● Goal of the exercise: Work through the data line by line, gathering every line that has the word "очень".
++++ Recorded information
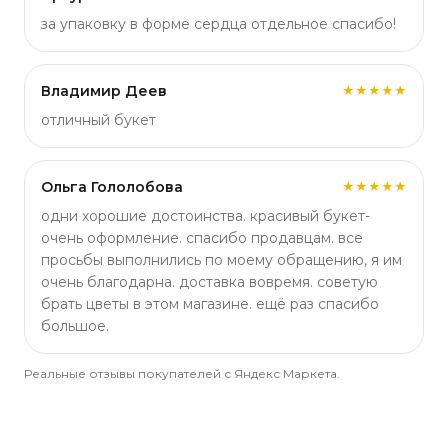
за упаковку в форме сердца отдельное спасибо!
Владимир Деев
★★★★★
отличный букет
Ольга Гололобова
★★★★★
одни хорошие достоинства. красивый букет-
очень оформление. спасибо продавцам. все
просьбы выполнились по моему обращению, я им
очень благодарна. доставка вовремя. советую
брать цветы в этом магазине. ещё раз спасибо
большое.
Реальные отзывы покупателей с Яндекс Маркета.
++++++++
● Reply:
очень оформление. спасибо продавцам. все
очень благодарна. доставка вовремя. советую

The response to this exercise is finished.